Thursday September 6, 4pm, Building J12 room 538
Mark Girolami
Department of Mathematics, Imperial College London
Retail Planning in Future Cities: A stochastic formulation of a dynamical singly constrained spatial interaction model
One of the challenges of 21st-century science is to model the evolution of complex systems. One example of practical contemporary importance is urban structure, for which the dynamics may be described by a series of non-linear first-order ordinary differential equations. Whilst this approach provides a reasonable model of spatial interaction as are relevant in areas diverse as public health and urban retail structure, it is somewhat restrictive owing to uncertainties arising in the modelling process.
We seek to address these shortcomings by developing a dynamical singly constrained spatial interaction model, based on a system of nonlinear stochastic differential equations. The model is ergodic and the invariant distribution encodes our prior knowledge of spatio-temporal interactions. We proceed by performing inference and prediction in a Bayesian setting, and explore the resulting probability measures with a position-specific metropolis-adjusted Langevin algorithm. Insights from studies of interactions within the city of London from retail structure are used as illustration.
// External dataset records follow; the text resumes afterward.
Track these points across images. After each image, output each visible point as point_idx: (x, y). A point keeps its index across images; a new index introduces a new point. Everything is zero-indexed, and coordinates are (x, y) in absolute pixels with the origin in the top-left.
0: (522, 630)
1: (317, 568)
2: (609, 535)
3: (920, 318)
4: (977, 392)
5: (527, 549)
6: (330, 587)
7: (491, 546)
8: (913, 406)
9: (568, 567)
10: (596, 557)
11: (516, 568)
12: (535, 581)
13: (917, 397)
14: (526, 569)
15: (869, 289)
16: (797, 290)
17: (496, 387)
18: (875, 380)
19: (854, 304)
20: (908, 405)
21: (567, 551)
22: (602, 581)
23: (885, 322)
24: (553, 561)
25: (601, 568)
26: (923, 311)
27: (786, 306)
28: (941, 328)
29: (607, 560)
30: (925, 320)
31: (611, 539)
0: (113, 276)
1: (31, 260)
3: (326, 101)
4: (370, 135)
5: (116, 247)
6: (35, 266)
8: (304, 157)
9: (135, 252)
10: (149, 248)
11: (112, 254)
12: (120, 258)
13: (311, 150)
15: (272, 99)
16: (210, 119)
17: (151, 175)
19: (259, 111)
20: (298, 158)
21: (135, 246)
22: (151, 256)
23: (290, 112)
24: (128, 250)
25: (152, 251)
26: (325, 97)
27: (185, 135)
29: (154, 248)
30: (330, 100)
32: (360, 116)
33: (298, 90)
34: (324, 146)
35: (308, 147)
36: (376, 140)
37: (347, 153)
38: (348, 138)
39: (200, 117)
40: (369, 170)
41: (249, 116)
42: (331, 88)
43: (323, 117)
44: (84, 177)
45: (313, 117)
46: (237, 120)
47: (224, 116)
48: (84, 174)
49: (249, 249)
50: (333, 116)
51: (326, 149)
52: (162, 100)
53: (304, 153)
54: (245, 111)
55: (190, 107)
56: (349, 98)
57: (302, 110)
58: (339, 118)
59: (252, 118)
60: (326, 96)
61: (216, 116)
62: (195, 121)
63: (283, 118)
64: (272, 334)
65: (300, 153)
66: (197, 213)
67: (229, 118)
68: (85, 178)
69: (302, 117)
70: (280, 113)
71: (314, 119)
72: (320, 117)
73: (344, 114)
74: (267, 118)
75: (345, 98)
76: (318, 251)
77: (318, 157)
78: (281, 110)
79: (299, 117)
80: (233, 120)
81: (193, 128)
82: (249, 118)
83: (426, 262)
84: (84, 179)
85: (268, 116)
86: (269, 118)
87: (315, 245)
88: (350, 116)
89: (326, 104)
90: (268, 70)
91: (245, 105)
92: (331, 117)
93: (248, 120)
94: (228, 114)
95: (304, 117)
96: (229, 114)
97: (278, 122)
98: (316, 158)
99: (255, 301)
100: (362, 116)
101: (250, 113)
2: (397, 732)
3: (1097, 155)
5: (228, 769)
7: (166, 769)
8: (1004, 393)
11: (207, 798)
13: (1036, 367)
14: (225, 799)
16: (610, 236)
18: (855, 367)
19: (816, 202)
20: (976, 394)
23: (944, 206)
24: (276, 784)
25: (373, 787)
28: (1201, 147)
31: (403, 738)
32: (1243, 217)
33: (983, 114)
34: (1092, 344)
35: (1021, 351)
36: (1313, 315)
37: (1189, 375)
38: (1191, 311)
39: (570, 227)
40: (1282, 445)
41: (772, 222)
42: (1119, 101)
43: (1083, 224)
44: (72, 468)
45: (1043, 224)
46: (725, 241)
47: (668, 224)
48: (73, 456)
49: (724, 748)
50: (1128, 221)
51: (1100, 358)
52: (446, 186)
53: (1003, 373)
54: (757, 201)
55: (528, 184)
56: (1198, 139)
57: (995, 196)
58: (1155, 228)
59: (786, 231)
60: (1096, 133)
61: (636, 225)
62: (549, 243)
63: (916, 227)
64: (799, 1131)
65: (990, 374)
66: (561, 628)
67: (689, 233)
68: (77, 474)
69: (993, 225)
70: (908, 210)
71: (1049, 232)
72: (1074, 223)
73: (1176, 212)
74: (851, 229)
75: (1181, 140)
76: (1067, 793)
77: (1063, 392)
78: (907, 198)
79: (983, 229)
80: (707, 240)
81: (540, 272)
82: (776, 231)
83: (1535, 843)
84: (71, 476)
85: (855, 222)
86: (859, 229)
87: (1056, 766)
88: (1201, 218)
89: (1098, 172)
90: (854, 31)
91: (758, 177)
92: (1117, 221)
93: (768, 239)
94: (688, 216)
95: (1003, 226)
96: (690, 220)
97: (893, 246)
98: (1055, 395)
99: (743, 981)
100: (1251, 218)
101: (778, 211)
Joint work with Louis Ellam, Greg Pavliotis, and Sir Alan Wilson
Mark Girolami holds the Chair of Statistics within the Department of Mathematics at Imperial College London where he is also Professor of Computing Science in the Department of Computing. He is an adjunct Professor of Statistics at the University of Warwick and is Director of the Lloyd’s Register Foundation Programme on Data Centric Engineering at the Alan Turing Institute where he served as one of the original founding Executive Directors. He is an elected member of the Royal Society of Edinburgh and previously was awarded a Royal Society - Wolfson Research Merit Award. Professor Girolami has been an EPSRC Research Fellow continuously since 2007 and in 2018 he was awarded the Royal Academy of Engineering Research Chair in Data Centric Engineering. His research focuses on applications of mathematical and computational statistics.